Aim of the exercise:
Write out every line of text from the records below word for word, leaving the pictures out of your answer.

Dataset entries:
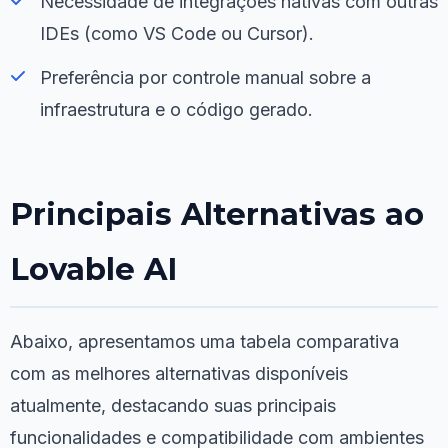
Necessidade de integrações nativas com outras
IDEs (como VS Code ou Cursor).
Preferência por controle manual sobre a
infraestrutura e o código gerado.
Principais Alternativas ao
Lovable AI
Abaixo, apresentamos uma tabela comparativa
com as melhores alternativas disponíveis
atualmente, destacando suas principais
funcionalidades e compatibilidade com ambientes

Solved exercise:
Necessidade de integrações nativas com outras
IDEs (como VS Code ou Cursor).
Preferência por controle manual sobre a
infraestrutura e o código gerado.
Principais Alternativas ao
Lovable AI
Abaixo, apresentamos uma tabela comparativa
com as melhores alternativas disponíveis
atualmente, destacando suas principais
funcionalidades e compatibilidade com ambientes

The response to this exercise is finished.